Robin shook more hands in farewell, while she resisted an irrational urge to drag him away.
That was the beginning, she decided long afterward. The meeting at the gallery, the sense of menace, the picture. The incident seemed trivial enough at the time but it left her feeling vaguely perturbed, as if the outlying penumbra of some far-flung shadow had brushed the borderline of her bright safe world, or she had caught a few isolated notes of an eerie music which would soon come booming from every corner of the universe, obliterating all other sound. The events of that extraordinary and terrifying summer became perhaps easier to assimilate because she was in some sort prepared: from the moment of that initial encounter an unfamiliar atmosphere began to seep into her life, unsettling her, unbalancing her cultivated equilibrium, making her vulnerable, unsure, receptive to change. She was sixteen years old, well-behaved, intelligent, motivated, a product of the Eighties in which she lived, viewing the world with a practical realism engendered by the early death of her mother and the responsibilities which had devolved on her as a result of it. Her father's easygoing manner had acquired its undercurrent of anxiety from that time, left alone with a small daughter and smaller son, but it was Fern who had gradually taken charge of the household, trading au pair for housekeeper, seeing the bills were paid, bossing her surviving parent, attempting to boss her younger brother.

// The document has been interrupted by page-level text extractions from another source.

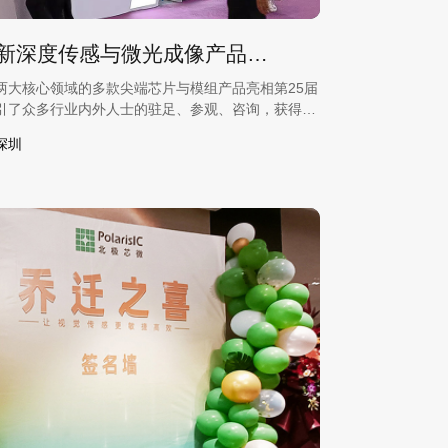
北极芯微携全新深度传感与微光成像产品亮相CIOE光博会
两大核心领域的多款尖端芯片与模组产品亮相第25届
引了众多行业内外人士的驻足、参观、咨询，获得了
深圳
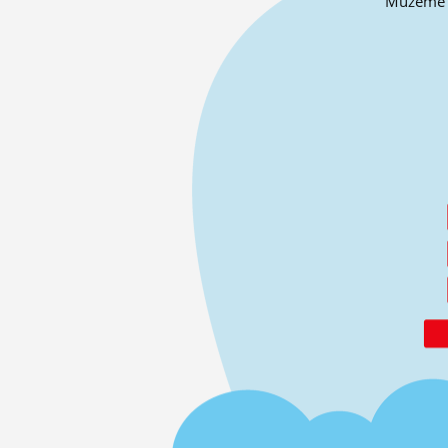
Můžeme o 
ĽUDIA
MÔJ PROFIL
NASTAVENIA
ROLETA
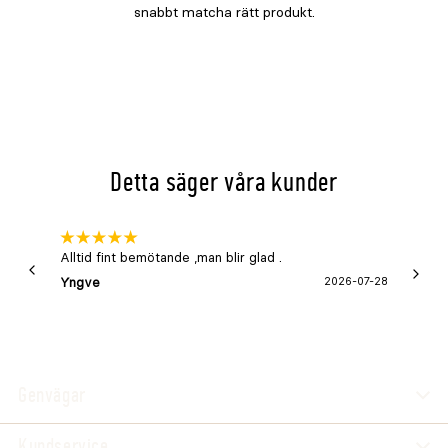
Detta säger våra kunder
Alltid fint bemötande ,man blir glad .
Bra
Yngve
2026-07-28
Marga
Genvägar
Kundservice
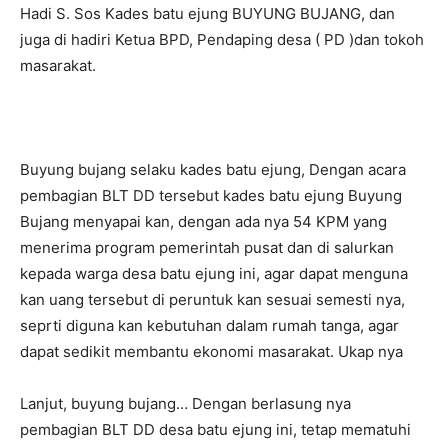
Hadi S. Sos Kades batu ejung BUYUNG BUJANG, dan
juga di hadiri Ketua BPD, Pendaping desa ( PD )dan tokoh
masarakat.
Buyung bujang selaku kades batu ejung, Dengan acara
pembagian BLT DD tersebut kades batu ejung Buyung
Bujang menyapai kan, dengan ada nya 54 KPM yang
menerima program pemerintah pusat dan di salurkan
kepada warga desa batu ejung ini, agar dapat menguna
kan uang tersebut di peruntuk kan sesuai semesti nya,
seprti diguna kan kebutuhan dalam rumah tanga, agar
dapat sedikit membantu ekonomi masarakat. Ukap nya
Lanjut, buyung bujang… Dengan berlasung nya
pembagian BLT DD desa batu ejung ini, tetap mematuhi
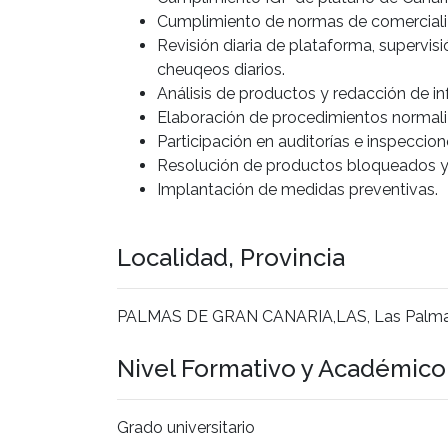
Cumplimiento de normas de comercializa
Revisión diaria de plataforma, supervisi
cheuqeos diarios.
Análisis de productos y redacción de i
Elaboración de procedimientos normali
Participación en auditorías e inspeccion
Resolución de productos bloqueados y 
Implantación de medidas preventivas.
Localidad, Provincia
PALMAS DE GRAN CANARIA,LAS, Las Palm
Nivel Formativo y Académic
Grado universitario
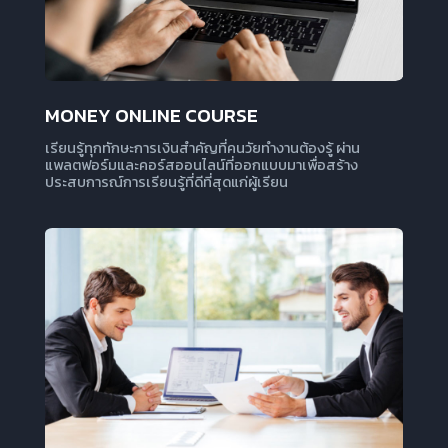
MONEY ONLINE COURSE
เรียนรู้ทุกทักษะการเงินสำคัญที่คนวัยทำงานต้องรู้ ผ่าน
แพลตฟอร์มและคอร์สออนไลน์ที่ออกแบบมาเพื่อสร้าง
ประสบการณ์การเรียนรู้ที่ดีที่สุดแก่ผู้เรียน
ดูเพิ่มเติม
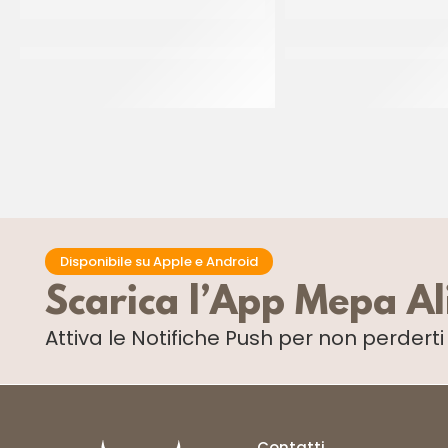
M.FROZEN SEMINO PRIMA
LA PALERMITANA – 
COLAZIONE 36 GR
ZUCCHERAT
CT 112 x 36 GR
CF 6 KG
Disponibile su Apple e Android
Scarica l’App Mepa A
Attiva le Notifiche Push
per non perdert
Contatti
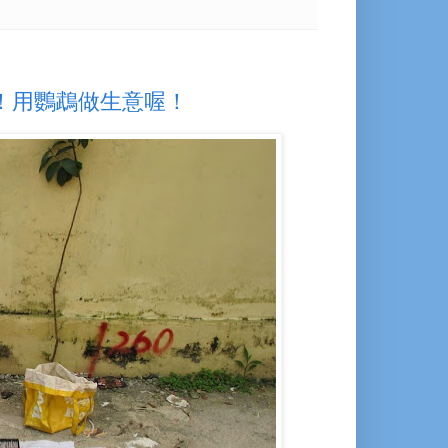
姓！用鸚鵡做生意喔！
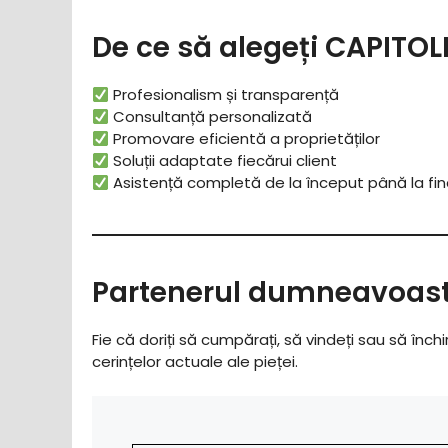
De ce să alegeți CAPITO
Profesionalism și transparență
Consultanță personalizată
Promovare eficientă a proprietăților
Soluții adaptate fiecărui client
Asistență completă de la început până la fin
Partenerul dumneavoastr
Fie că doriți să cumpărați, să vindeți sau să închi
cerințelor actuale ale pieței.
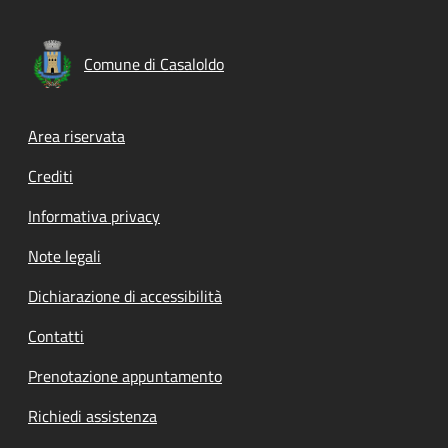
Comune di Casaloldo
Footer menu
Area riservata
Crediti
Informativa privacy
Note legali
Dichiarazione di accessibilità
Contatti
Prenotazione appuntamento
Richiedi assistenza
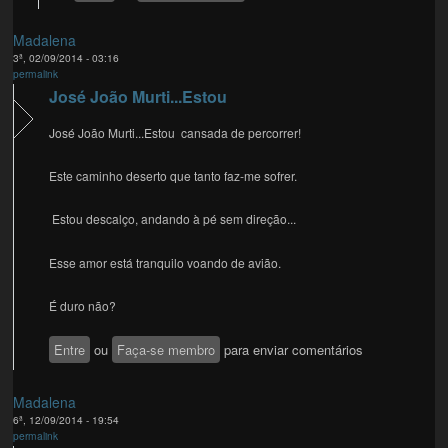
Madalena
3ª, 02/09/2014 - 03:16
permalink
José João Murti...Estou
José João Murti...Estou cansada de percorrer!
Este caminho deserto que tanto faz-me sofrer.
Estou descalço, andando à pé sem direção...
Esse amor está tranquilo voando de avião.
É duro não?
Entre
ou
Faça-se membro
para enviar comentários
Madalena
6ª, 12/09/2014 - 19:54
permalink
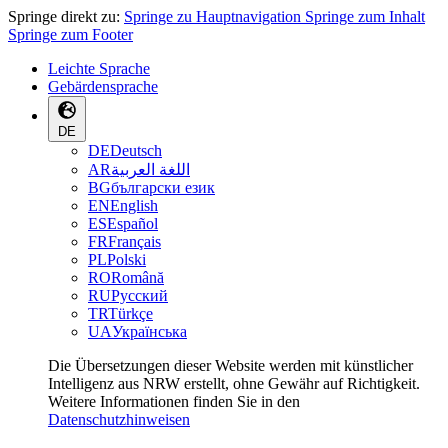
Springe direkt zu:
Springe zu Hauptnavigation
Springe zum Inhalt
Springe zum Footer
Leichte Sprache
Gebärdensprache
DE
DE
Deutsch
AR
اللغة العربية
BG
български език
EN
English
ES
Español
FR
Français
PL
Polski
RO
Română
RU
Русский
TR
Türkçe
UA
Українська
Die Übersetzungen dieser Website werden mit künstlicher
Intelligenz aus NRW erstellt, ohne Gewähr auf Richtigkeit.
Weitere Informationen finden Sie in den
Datenschutzhinweisen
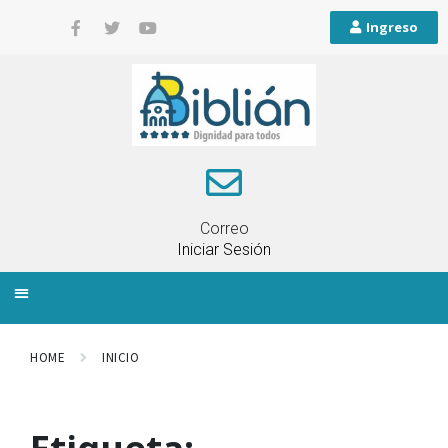
Ingreso
Correo
Iniciar Sesión
INFORMACIÓN LOCAL
PLANIFICACIÓN TERRITORIAL
QUEJAS Y RECLAMOS
HOME
INICIO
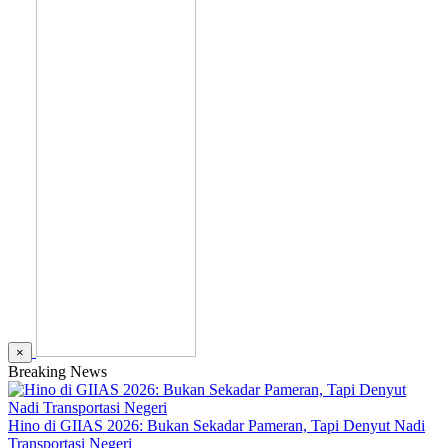
×
Breaking News
Hino di GIIAS 2026: Bukan Sekadar Pameran, Tapi Denyut Nadi
Transportasi Negeri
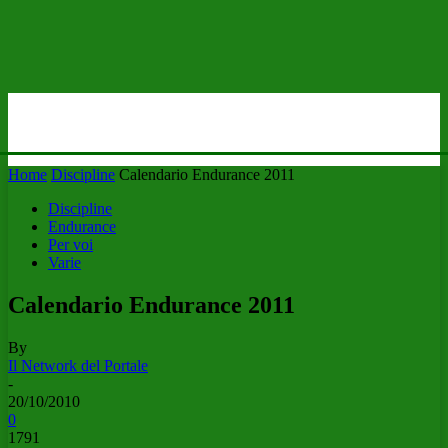
Home
Discipline
Calendario Endurance 2011
Discipline
Endurance
Per voi
Varie
Calendario Endurance 2011
By
Il Network del Portale
-
20/10/2010
0
1791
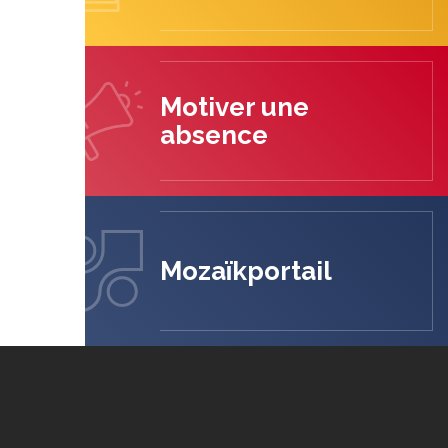
Motiver une
absence
Mozaïkportail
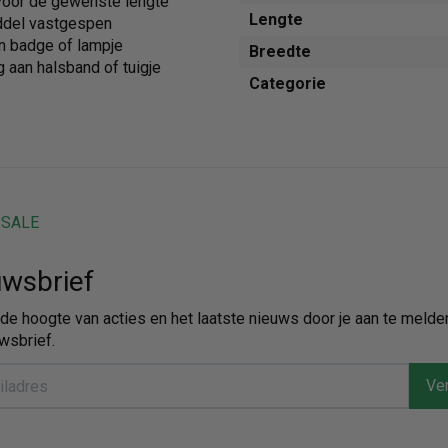
 voor de gewenste lengte
Lengte
iddel vastgespen
an badge of lampje
Breedte
aan halsband of tuigje
Categorie
SALE
wsbrief
p de hoogte van acties en het laatste nieuws door je aan te melde
wsbrief.
Ver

She had coasted through puberty and adolescence without rebellion or trauma, avoiding hard drugs, excessive alcohol, and underage sex. Her future was carefully planned, with no room for surprises. University; a suitable career; at some point, a prudent marriage. She thought of herself as grown-up but behind the sedate façade she was still a child, shutting out the unknown with illusions of security and control. That summer the illusions would be dissipated and the unknown would invade her existence, transforming the self-possessed girl into someone desperate, frightened, uncertain, alone--the raw material of an adult.